TRIGGER WARNING

Assault, abuse, sexual assault

This is the condensed version of the article, for the entire piece, click here.

Virgin/slut shaming & victim blaming

Slut shaming involves criticizing someone for how many sexual partners they have had, or a perception about their sexual experience and sexuality. Virgin shaming is the opposite and humiliates people for how few people, if any, they have had sex with.

The former commonly subjects girls and women to this scrutiny and judgement and the latter, to boys and men. Victim blaming is an effect of slut shaming and virgin shaming.

We perpetuate the false narrative that people should comply with rigid and toxic sexual norms, whether they are comfortable doing so or not and even if it means they are complying to sexual norms that violate their sexuality.

At the same time, we see them as responsible for all of their sexual experience, we hold them accountable to the one’s they do not consent to as well.

Sexual objectification

This is the act of treating someone as an object. More specifically, as a sex object. This amounts to viewing them as an object that exists merely for sexual pleasure. There are many examples to point to within the realm of sexual objectification and I challenge you to keep thinking about it after you finish this article and see if you can’t find more examples.
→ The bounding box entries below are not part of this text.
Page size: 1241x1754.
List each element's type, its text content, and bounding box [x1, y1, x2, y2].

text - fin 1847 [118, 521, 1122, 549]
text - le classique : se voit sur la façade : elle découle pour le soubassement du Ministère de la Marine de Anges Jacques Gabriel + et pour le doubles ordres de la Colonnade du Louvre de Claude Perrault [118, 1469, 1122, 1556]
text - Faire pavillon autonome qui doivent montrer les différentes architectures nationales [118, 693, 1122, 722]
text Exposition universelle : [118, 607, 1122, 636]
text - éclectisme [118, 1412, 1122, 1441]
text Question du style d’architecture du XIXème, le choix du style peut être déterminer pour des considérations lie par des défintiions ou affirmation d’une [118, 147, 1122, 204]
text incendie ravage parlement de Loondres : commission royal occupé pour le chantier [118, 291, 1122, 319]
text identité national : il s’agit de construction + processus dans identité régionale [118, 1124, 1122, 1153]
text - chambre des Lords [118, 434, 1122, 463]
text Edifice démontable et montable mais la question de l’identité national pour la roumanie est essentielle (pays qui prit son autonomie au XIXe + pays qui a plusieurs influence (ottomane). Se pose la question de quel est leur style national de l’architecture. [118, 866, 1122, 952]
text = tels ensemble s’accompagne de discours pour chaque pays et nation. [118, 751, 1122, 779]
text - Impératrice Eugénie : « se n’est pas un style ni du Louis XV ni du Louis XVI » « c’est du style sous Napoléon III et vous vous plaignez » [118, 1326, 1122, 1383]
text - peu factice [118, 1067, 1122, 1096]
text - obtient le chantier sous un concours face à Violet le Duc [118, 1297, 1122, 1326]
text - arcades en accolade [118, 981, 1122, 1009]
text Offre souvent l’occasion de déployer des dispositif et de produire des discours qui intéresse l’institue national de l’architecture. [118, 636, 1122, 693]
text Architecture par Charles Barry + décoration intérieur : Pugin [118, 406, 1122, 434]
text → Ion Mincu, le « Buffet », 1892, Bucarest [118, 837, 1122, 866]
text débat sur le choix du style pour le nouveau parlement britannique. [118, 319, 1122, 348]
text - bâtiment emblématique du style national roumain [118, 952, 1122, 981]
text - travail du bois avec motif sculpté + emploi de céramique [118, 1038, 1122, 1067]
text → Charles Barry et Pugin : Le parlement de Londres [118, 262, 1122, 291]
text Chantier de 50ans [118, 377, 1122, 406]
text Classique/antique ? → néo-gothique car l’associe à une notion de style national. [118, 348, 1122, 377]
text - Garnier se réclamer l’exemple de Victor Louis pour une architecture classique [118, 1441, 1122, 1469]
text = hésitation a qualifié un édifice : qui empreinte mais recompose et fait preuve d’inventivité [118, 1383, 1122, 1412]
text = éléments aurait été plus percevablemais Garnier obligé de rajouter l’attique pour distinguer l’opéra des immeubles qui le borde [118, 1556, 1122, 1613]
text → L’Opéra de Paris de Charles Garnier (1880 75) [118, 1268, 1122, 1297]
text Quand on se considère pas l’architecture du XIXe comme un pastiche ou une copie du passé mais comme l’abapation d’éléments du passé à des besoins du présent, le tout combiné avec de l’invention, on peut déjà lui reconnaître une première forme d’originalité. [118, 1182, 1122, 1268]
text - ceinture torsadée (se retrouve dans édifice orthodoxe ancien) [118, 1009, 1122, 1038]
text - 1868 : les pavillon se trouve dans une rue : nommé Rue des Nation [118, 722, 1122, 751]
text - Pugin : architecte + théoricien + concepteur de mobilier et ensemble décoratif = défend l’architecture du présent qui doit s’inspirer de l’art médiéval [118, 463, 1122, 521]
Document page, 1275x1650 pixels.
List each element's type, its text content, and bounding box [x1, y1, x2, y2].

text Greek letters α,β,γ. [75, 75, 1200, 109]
If you’re a girl or women, you have likely experienced at least a few occassions where you have prioritized your physical appeal to men over your physical comfort.

There’s nothing wrong with wanting to look nice, the concern lies in sacrificing your comfort for the sake of looking good.

Who hasn’t worn a dress that was itchy, but looked hot? Who hasn’t worn heels that hurt, but made us look incredible? I’m simply pointing these behaviours out, not placing blame.

Minimizing or normalizing sexual harassment

There is a different between sexual harassment and sexual assault. The legal definition may vary depending on where you live, for me, I’m working with the following Canadian legal definition.

“Sexual harassment can take many forms. It can be physical conduct such as grabbing, kissing or other unwelcome touching that has a sexual connotation. It can be verbal conduct such as making derogatory comments about a person’s appearance, telling crude jokes, or making sexual propositions, including by email or online. It can be something in the environment such as displaying offensive pictures at work.”

Trivializing sexual assault & rape and refusal to hold rapists accountable

There is a distinct difference between normalizing something and trivializing something. With normalization, we treat a behaviour as if it is common, a shared belief, value or practice. It’s as though it is something we should all be accustomed to.

When it comes to trivialization, that involves us dismissing something as unimportant, as though it is not cause for concern. Not necessarily because we think it is normal behaviour, but because we don’t see it as problematic behaviour.

Groping would be an example of a widespread issue that is trivialized but not normalized. People generally view groping as bad behaviour, but they minimize the damage it does to the victim because “there are worse things that could happen.”

This language serves to reduce the problem in it’s significance, while expressions like “it wasn’t that bad” achieve the same effect.

Refusal to acknowledge the harm caused by widespread rape and/or denial of widespread rape

Another common sign of rape culture is denial of its existence. And if there isn’t denial of its existence, there’s significant denial about the degree of harm it does in society. We do this by relentlessly supporting convicted rapists.

We also do this by excusing the crime a rapist has committed by shifting responsibility or inventing reasons why they should not be held accountable for their actions.

We are in denial of rape culture and just how widespread it is when we insist on perpetuating any of the previously mentioned examples of symptoms of a rape culture.

When we refuse to accept statistics and research and dismiss reality because we don’t personally know someone who has been raped, we are actively contributing to rape culture and making it that much harder to create a safer environment for everyone.

Final thoughts

In a 2018 survey in Canada, 30% of women and 8% of men said that they had been sexually assaulted at least once, outside of their intimate relationship, since the age of 15.

Is one third of women and almost one tenth of men a significant enough volume of people for sexual assault, harassment and rape to be considered a widespread issue?

If you don’t think nearly 40% of a population is high enough to warrant the label of “widespread,” consider what figure would be high enough for you. 50%? 60%? 80%? Exactly how many people need to live a sexually violating experience for you to agree there is a pervasive societal issue at hand?